The theremin has no strings or even moving parts. It doesn’t rely on a player’s breath. But it translates her hand gestures and motion in the air into pitch and volume, using the principle of heterodyning. In the rock era, the theremin’s unique and often eerie sounds excited legends including Brian Wilson and Jimmy Page. It was one of the good vibes in the Beach Boys’ “Good Vibrations” and was featured in some of Page’s out-there solos with Led Zeppelin.

  

“It was the first successful electronic instrument,” says Jayson Dobney, a musical instruments curator at the museum. The theremin in the exhibit, a Sonic Wave built in New York, belongs to Jimmy Page, who played it in “Dazed and Confused” and “Whole Lotta Love.” According to Dobney, Page “got so excited, he demonstrated it,” when the Met asked to display the instrument.

  

“Lev Theremin influences everybody including Moog,” adds Dobney. Robert Moog, that is, the electronic music pioneer. As a 14-year-old, Moog built his own theremin from drawings he found in a hobbyist magazine.

  

“Theremin has touched the lives of countless musicians and scientists,” Moog wrote in a foreword to Theremin’s biography, “and his work is a vital cornerstone of our contemporary music technology.”

  

On the cusp of its centennial, the weird boxy instrument is enjoying another revival. Hollywood paid tribute in First Man, where the theremin plays a central role in the score (Neil Armstrong was a fan of the instrument).

  

In the Beginning Was the Sound

  

Dorit Chrysler first encountered the theremin in New York in the 1980s. A native of Austria, Chrysler had absorbed classical music training and then rebelled against it by founding a punk band. She was visiting an artist friend in New York. “He pointed me towards his living room, where this unassuming wooden box stood in a corner,” she says. When he started playing it, “suddenly this odd, unique sound that I’ve never heard before seemed to come out from this box and responded to however he moved his hands, waving in the air.”
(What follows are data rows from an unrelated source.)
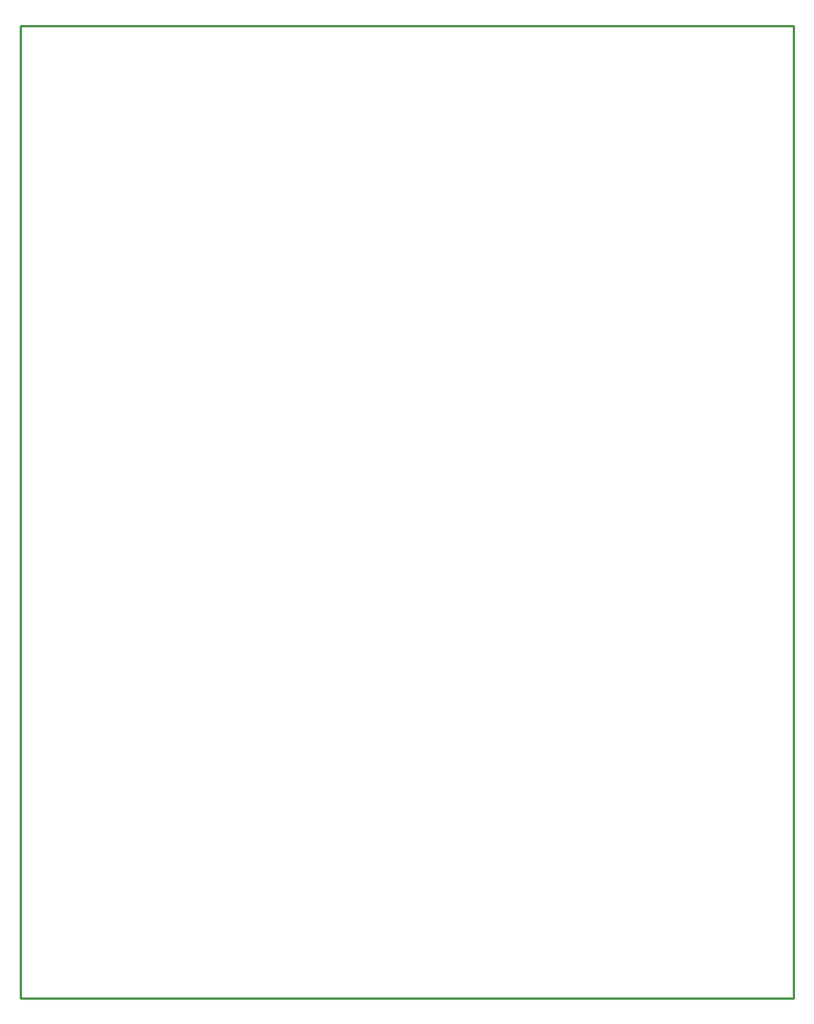
<source format=gko>
G04 Layer: BoardOutlineLayer*
G04 EasyEDA v6.5.29, 2023-07-18 10:59:27*
G04 edb8639753f2491aa550edbca108bfa0,5a6b42c53f6a479593ecc07194224c93,10*
G04 Gerber Generator version 0.2*
G04 Scale: 100 percent, Rotated: No, Reflected: No *
G04 Dimensions in millimeters *
G04 leading zeros omitted , absolute positions ,4 integer and 5 decimal *
%FSLAX45Y45*%
%MOMM*%

%ADD10C,0.2540*%
D10*
X254000Y11684000D02*
G01*
X8890000Y11684000D01*
X8890000Y825500D01*
X254000Y825500D01*
X254000Y11684000D01*

%LPD*%
M02*

</source>
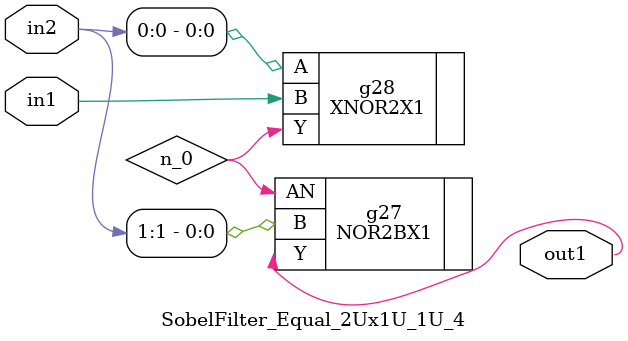
<source format=v>
`timescale 1ps / 1ps


module SobelFilter_Equal_2Ux1U_1U_4(in2, in1, out1);
  input [1:0] in2;
  input in1;
  output out1;
  wire [1:0] in2;
  wire in1;
  wire out1;
  wire n_0;
  NOR2BX1 g27(.AN (n_0), .B (in2[1]), .Y (out1));
  XNOR2X1 g28(.A (in2[0]), .B (in1), .Y (n_0));
endmodule



</source>
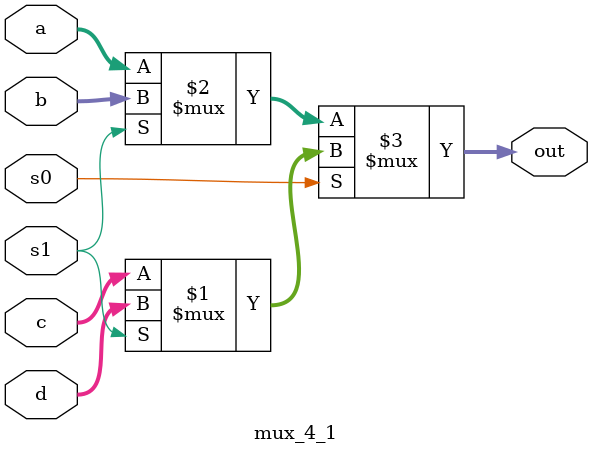
<source format=v>
`timescale 1ns / 1ps


module mux_4_1(a,b,c,d,s0,s1,out);
    input [31:0]a;
    input [31:0]b;
    input [31:0]c;
    input [31:0]d;
    input s0,s1;
    output [31:0]out;
    
    
    assign out = s0 ? (s1 ? d : c) : (s1 ? b : a);
endmodule
</source>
“I call it now the Houdini effect,” she says of seeing the theremin played for the first time. “Because it seems to defy the laws of physics.” Chrysler was inspired to take up the theremin, both as a performer with leading classical orchestras and as a composer.

theremin playing his theremin
Lev Theremin plays his invention in Paris in 1927.

Like so many inventions, it was an accident. Theremin was a radio engineer with the Soviet military in 1918 when, while building a powerful transmitter-receiver, he noticed odd feedback sounds coming from it. He said in a 1995 interview, “it turned out that when the capacity changes at a distance of the moving hand, the pitch of the sound also changes.”

He had happened on heterodyning, a process that combines two frequencies to shift one frequency range into another, new frequency. It makes for a change in pitch and volume.

Other radio engineers in Europe at the close of World War I had noticed the same effect but Theremin was the first to play with that feedback or heterodyning effect in a musical way. The new sound pleased the inventor. Fully committed to Soviet nationalism, Dobney says, Theremin “tried to find a musical sound that was modern, forward looking.”

In 1919, he built a prototype of what would become the theremin. The instrument made its first public appearance in 1920.